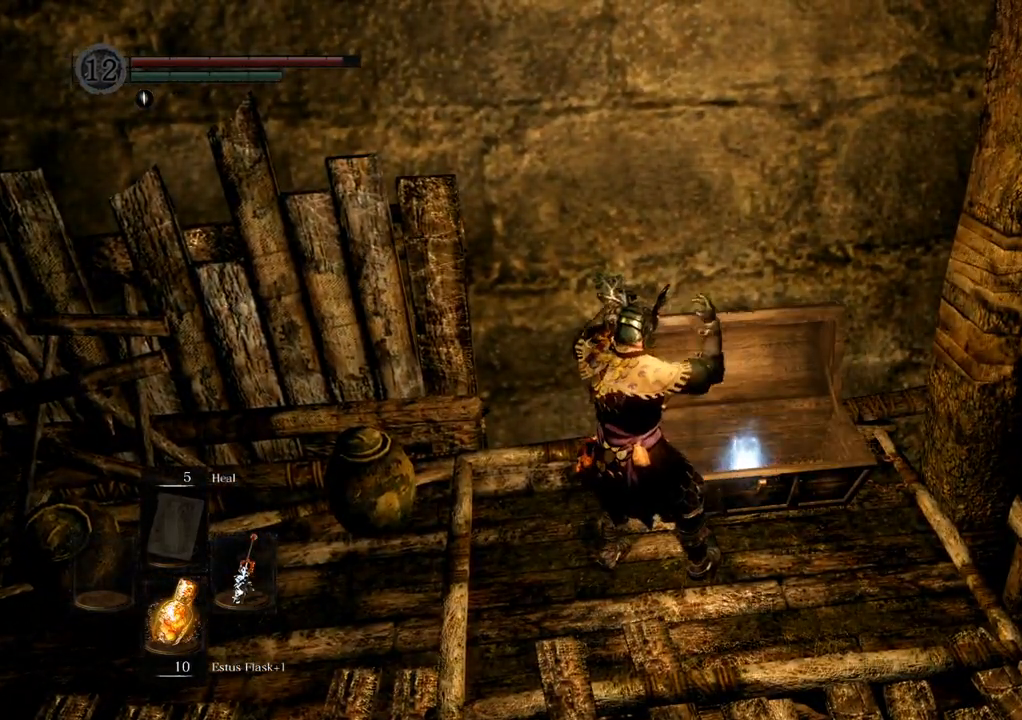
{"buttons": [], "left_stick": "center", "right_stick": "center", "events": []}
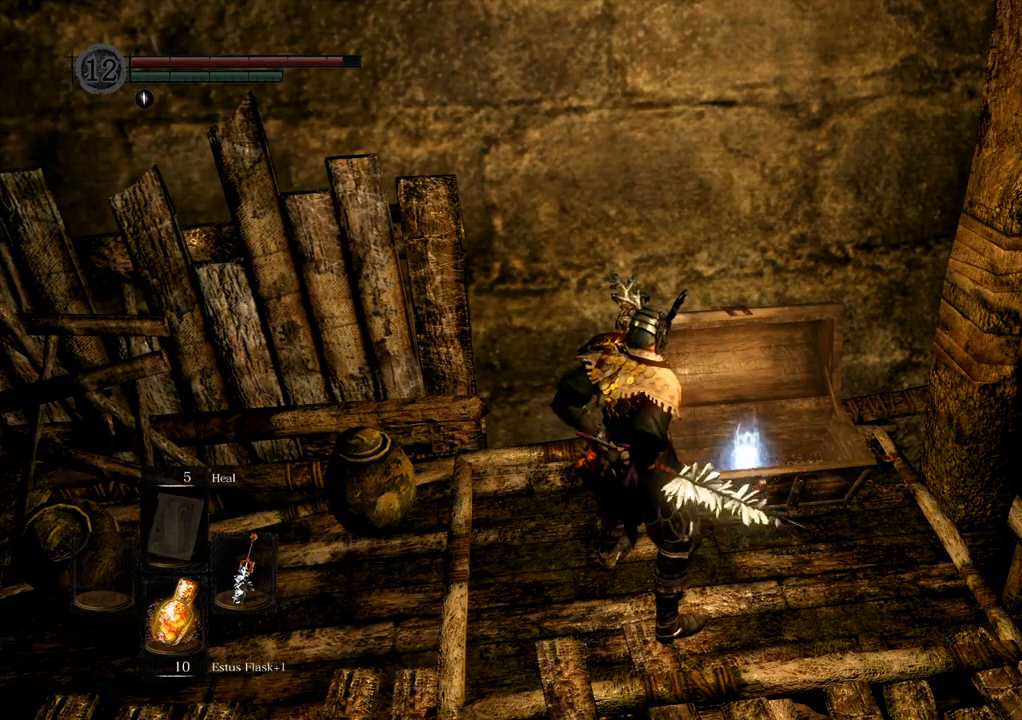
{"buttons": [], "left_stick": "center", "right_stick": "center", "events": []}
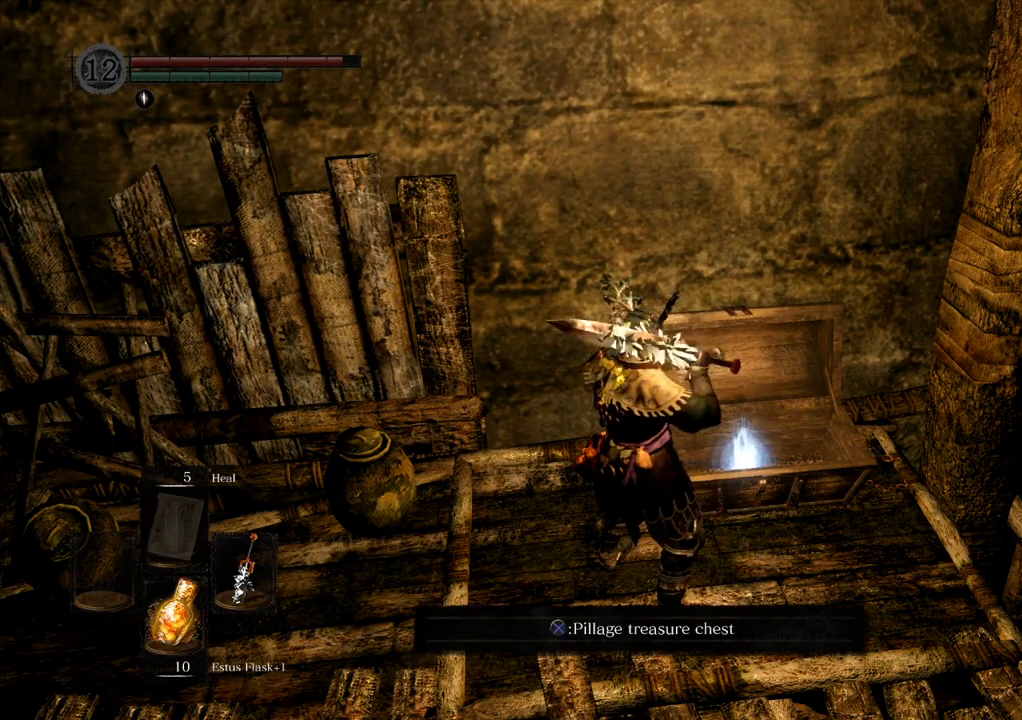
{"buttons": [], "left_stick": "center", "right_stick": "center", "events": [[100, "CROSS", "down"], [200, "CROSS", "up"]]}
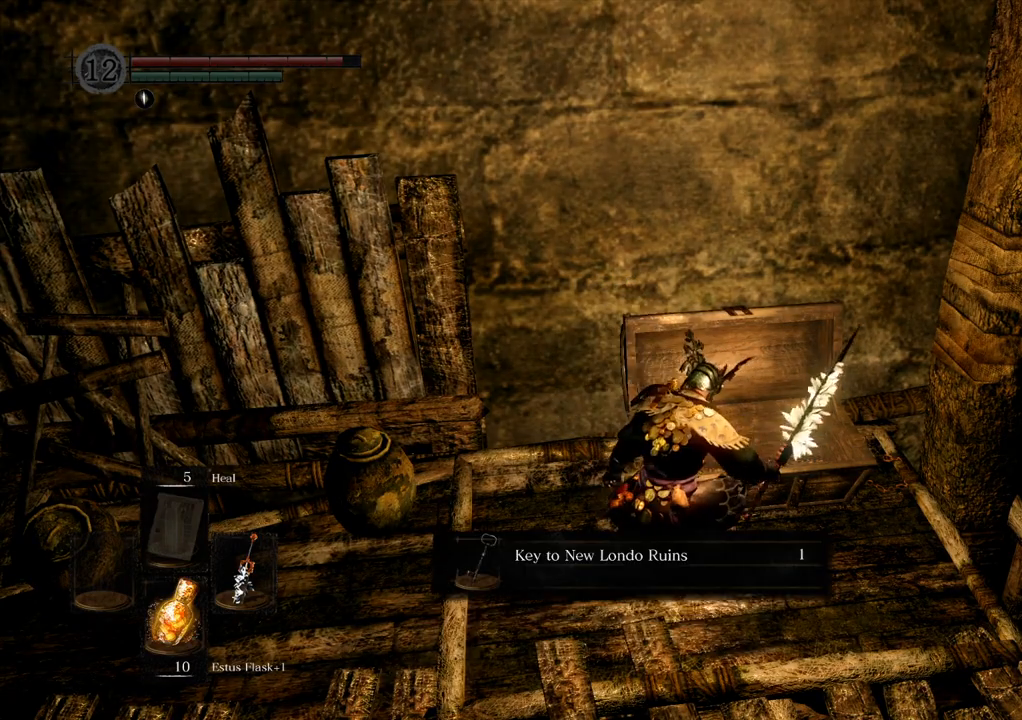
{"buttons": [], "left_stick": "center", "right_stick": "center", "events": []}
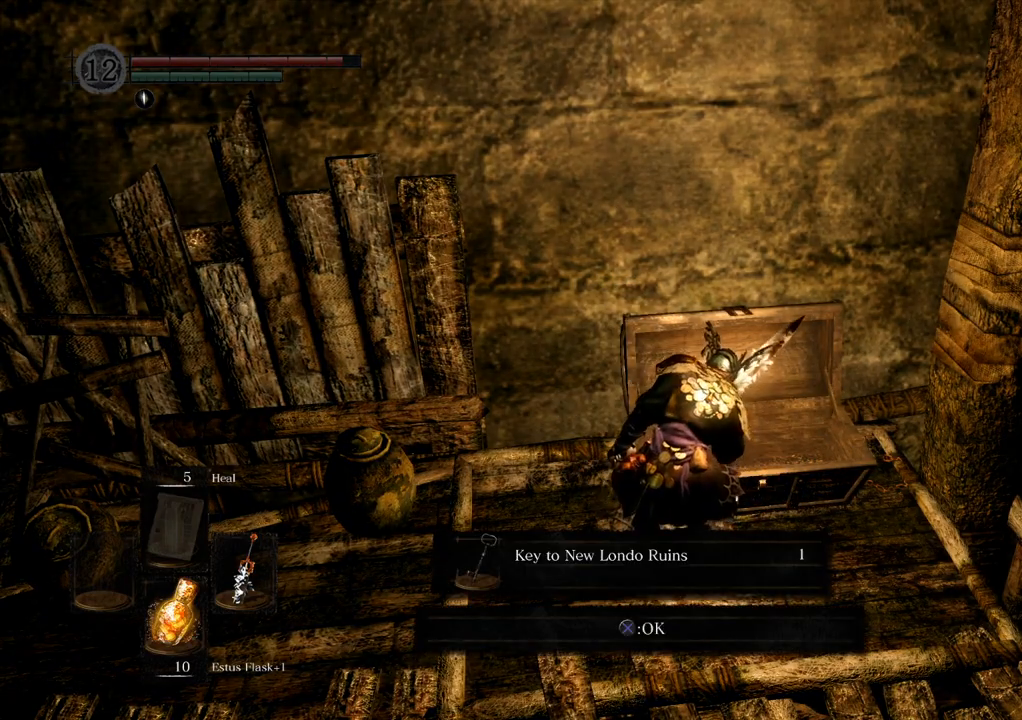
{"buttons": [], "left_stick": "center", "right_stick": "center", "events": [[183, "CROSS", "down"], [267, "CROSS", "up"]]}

What needs to be done
Leave the images behind and write out every entry exactly.

Output for this task
{"buttons": [], "left_stick": "center", "right_stick": "center", "events": []}
{"buttons": [], "left_stick": "center", "right_stick": "center", "events": []}
{"buttons": [], "left_stick": "center", "right_stick": "center", "events": [[100, "CROSS", "down"], [200, "CROSS", "up"]]}
{"buttons": [], "left_stick": "center", "right_stick": "center", "events": []}
{"buttons": [], "left_stick": "center", "right_stick": "center", "events": [[183, "CROSS", "down"], [267, "CROSS", "up"]]}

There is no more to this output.